Another example is ophthalmology. Patients get sent to the optometrist who really likes to be involved in this process, has a lot of knowledge but was neglected before. Medical specialists have fun because they don’t have to deal with routine tasks and low complexity tests or other activities for which they really weren’t schooled and they can play a remote supervising role, fully leveraging the expertise they do have. So, fun is a major part.

A second important factor is of course that they deliver better care. No one can deny that. And thirdly, well, healthcare professionals are afraid. The GPs are afraid they will get more work which isn’t paid, medical specialists are afraid they will lose patients but with our model they don’t have to.

However, it’s clear that the local situation and organization of care is a crucial factor in overcoming the hurdles to enable a similar telemedicine approach. While dermatology has been very successful in The Netherlands it would be much harder to implement in Belgium and the reason is simple: there are way more dermatologists per capita in Belgium so anyone goes directly to a dermatologist. So, it’s highly influenced by the way the system is set up.

However, the disruption is inevitable because the simple truth is that in the end the customer, the client, the citizen, the patient will become more and more powerful and choose digital care.

The forces that slow down healthcare transformation

The digital and empowered consumers who want convenience and actively manage their own health are often cited as one of the main drivers of transformation indeed. What is the main force that slows down or even obstructs change in healthcare according to you?

The healthcare system is the most obstructing factor in the sense that the system wants to keep the system. The big promoter, on the other hand, is the individual.
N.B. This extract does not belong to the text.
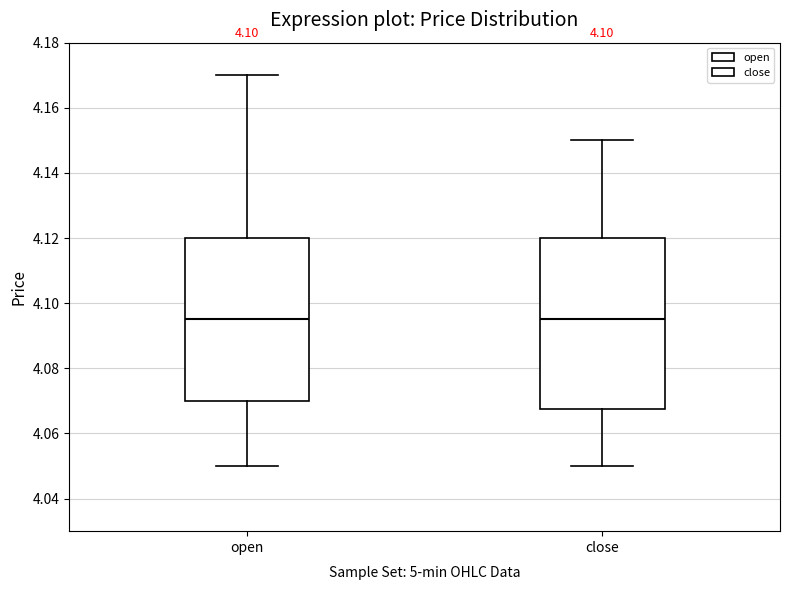

Comparing the boxes themselves (not the whiskers), which one is the tallest?

close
If I talk to you as an individual, you completely agree with me but once we start talking and thinking in terms of the system the resistance and doubt start.

You start getting objections and questions such as “OK, I see the benefits, but will my hospital go bankrupt?” or “What about my practice?”. Health insurance companies say, “We already pay so much with powerful hospitals and won’t pay extra money for these new initiatives unless hospitals effectively are less involved in care overall”. Politicians say, “Great but we decided that the health insurance companies are the one to get all this in place”. All these kinds of questions.

I compare the current situation a bit to that of the banks in 2008. They all were bankrupt but played such an important role that they were kept alive with the money of taxpayers. That was a good decision but now they are going bankrupt slowly.

And I think that the health system will also be kept as much and long as possible since it’s so important but it’s not sustainable. And that’s why I’m convinced that without any additional support, all hospitals will be bankrupt in 2030.